GIVEN RECORDS
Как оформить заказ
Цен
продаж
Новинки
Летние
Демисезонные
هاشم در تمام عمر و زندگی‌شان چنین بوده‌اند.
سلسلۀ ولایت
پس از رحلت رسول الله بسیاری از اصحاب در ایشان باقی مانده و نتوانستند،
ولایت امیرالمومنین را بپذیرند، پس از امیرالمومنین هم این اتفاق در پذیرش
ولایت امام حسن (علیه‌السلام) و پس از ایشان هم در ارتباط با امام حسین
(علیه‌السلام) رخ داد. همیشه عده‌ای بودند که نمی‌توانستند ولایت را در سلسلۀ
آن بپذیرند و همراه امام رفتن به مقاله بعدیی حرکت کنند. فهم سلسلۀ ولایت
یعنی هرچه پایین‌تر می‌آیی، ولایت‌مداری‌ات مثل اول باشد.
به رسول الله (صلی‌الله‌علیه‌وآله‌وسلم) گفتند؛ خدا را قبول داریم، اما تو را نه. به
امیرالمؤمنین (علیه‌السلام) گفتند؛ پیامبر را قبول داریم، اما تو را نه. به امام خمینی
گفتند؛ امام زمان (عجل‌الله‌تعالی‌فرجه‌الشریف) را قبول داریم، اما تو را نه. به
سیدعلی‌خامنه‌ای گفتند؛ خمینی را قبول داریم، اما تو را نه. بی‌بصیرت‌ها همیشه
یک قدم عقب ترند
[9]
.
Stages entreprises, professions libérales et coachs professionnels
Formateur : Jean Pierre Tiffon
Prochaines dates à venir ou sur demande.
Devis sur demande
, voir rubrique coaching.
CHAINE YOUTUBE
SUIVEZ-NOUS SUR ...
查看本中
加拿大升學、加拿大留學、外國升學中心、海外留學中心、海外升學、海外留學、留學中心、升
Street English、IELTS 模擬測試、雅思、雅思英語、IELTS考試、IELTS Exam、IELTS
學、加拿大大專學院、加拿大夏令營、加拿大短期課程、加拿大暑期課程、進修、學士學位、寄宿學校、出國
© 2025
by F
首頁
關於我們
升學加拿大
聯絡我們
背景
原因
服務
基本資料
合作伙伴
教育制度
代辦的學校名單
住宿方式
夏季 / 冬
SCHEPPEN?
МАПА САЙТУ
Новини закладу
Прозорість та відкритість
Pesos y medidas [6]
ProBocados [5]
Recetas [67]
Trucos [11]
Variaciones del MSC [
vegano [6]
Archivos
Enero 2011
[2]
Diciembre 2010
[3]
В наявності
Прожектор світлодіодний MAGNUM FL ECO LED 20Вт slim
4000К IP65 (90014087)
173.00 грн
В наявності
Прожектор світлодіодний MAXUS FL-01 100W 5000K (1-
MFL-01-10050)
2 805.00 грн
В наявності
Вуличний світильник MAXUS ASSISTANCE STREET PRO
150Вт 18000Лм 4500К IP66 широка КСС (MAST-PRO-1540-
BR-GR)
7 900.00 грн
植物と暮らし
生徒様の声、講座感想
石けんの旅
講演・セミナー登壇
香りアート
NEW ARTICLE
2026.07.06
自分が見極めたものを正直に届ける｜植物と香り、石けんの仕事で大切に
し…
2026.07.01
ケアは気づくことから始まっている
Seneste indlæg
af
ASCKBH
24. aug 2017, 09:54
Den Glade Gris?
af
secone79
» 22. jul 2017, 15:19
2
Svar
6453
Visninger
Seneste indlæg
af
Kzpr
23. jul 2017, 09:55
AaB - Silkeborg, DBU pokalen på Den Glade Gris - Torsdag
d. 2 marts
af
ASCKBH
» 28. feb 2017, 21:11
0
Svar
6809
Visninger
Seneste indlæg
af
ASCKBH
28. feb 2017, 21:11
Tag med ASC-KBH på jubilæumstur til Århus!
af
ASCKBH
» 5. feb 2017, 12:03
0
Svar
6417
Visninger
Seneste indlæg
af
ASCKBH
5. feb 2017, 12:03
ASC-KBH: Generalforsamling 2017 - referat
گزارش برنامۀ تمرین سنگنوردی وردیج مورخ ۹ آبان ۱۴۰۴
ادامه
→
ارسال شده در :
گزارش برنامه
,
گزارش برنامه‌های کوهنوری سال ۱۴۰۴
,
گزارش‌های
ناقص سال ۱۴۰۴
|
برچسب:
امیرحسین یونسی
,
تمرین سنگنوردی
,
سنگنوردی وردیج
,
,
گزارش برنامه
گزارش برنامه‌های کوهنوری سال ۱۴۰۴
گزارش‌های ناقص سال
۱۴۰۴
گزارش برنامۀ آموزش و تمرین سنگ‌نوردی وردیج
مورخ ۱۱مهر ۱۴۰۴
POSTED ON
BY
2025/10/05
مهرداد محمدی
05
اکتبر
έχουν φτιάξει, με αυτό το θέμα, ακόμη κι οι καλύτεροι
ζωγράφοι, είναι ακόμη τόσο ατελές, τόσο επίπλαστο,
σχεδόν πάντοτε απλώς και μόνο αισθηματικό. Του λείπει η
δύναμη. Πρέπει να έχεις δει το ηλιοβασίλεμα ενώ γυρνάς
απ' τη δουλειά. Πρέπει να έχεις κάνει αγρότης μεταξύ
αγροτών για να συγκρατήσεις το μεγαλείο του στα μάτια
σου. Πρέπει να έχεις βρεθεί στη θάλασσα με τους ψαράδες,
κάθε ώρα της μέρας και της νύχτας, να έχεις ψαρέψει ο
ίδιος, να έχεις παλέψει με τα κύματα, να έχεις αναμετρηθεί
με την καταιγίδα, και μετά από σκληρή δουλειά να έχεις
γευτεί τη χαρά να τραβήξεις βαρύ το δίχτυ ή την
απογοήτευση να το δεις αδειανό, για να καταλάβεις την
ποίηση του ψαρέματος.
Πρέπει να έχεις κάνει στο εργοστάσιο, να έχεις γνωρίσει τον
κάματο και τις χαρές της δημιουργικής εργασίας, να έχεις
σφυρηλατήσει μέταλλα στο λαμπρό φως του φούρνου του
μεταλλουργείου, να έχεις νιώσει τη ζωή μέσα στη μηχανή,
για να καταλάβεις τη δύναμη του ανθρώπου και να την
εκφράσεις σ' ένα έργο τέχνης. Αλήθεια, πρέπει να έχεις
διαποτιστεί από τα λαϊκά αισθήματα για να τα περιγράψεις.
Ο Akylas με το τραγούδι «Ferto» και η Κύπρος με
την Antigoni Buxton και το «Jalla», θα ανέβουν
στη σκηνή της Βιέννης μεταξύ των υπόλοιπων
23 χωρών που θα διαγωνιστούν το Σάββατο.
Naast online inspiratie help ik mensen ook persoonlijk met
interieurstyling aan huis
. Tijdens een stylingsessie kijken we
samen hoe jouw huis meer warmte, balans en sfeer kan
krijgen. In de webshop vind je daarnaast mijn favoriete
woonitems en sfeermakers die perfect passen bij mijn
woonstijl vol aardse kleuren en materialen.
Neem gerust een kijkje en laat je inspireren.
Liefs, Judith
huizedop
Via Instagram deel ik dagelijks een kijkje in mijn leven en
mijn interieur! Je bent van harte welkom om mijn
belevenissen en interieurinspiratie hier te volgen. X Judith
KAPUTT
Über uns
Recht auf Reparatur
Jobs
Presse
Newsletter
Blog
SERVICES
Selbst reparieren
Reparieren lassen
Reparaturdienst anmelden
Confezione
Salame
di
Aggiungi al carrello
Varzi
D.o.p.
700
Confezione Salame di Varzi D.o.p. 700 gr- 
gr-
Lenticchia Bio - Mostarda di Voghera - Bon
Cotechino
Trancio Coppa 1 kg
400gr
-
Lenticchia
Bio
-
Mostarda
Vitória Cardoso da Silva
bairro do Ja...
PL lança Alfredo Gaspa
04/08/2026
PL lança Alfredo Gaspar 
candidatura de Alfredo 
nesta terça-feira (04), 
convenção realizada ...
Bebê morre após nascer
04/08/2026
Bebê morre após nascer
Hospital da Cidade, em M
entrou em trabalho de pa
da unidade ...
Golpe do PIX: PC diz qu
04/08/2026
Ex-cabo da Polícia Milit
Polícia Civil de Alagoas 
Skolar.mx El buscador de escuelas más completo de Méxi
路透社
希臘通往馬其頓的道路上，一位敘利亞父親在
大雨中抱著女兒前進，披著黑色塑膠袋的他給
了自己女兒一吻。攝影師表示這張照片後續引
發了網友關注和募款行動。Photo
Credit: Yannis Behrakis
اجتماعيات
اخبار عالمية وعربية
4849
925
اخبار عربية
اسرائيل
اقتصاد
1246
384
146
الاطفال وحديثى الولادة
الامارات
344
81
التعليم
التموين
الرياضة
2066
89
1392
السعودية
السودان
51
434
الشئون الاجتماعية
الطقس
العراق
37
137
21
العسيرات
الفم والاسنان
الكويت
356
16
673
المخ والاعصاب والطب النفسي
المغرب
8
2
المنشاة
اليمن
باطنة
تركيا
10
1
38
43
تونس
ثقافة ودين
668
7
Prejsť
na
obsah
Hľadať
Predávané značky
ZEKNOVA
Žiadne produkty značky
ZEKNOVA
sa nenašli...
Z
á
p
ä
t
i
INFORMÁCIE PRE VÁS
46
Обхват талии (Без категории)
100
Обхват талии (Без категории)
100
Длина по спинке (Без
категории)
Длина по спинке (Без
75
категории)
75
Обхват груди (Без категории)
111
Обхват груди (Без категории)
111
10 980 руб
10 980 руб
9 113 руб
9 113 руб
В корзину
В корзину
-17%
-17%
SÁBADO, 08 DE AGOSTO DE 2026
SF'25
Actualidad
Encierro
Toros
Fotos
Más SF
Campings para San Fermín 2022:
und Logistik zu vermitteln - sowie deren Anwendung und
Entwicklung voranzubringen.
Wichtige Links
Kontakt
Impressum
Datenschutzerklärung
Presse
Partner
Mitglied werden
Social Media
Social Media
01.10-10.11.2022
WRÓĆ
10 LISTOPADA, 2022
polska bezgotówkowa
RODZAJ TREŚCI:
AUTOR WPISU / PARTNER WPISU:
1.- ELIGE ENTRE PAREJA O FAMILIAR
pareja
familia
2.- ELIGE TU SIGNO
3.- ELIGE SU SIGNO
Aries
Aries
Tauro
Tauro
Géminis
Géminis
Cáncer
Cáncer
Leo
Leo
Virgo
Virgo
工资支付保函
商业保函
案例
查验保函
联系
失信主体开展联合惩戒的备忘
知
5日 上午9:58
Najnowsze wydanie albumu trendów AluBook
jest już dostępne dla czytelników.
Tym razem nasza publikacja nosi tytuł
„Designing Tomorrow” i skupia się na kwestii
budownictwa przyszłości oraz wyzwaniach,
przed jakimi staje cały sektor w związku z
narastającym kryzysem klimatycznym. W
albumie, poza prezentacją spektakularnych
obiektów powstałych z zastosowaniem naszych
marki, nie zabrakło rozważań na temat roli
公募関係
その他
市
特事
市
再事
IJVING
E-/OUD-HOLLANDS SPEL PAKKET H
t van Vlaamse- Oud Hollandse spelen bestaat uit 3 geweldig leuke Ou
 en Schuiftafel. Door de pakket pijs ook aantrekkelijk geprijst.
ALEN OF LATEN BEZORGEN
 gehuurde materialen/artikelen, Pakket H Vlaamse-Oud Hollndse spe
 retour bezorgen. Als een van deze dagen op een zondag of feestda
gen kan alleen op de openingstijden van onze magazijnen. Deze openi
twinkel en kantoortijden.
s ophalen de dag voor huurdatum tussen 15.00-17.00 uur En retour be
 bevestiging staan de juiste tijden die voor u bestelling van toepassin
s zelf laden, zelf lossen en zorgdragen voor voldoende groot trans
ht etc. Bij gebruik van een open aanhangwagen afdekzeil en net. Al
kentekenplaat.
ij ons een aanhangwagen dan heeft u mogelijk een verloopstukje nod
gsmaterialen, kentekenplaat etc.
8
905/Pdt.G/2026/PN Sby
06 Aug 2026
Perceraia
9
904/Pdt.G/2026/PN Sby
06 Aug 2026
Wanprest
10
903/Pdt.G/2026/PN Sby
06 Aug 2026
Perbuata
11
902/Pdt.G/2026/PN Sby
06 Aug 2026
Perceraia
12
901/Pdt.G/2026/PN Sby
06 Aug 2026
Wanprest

TASK TO COMPLETE
List every line in the records that contains the word "Прожектор".

REPLY
Прожектор світлодіодний MAGNUM FL ECO LED 20Вт slim
Прожектор світлодіодний MAXUS FL-01 100W 5000K (1-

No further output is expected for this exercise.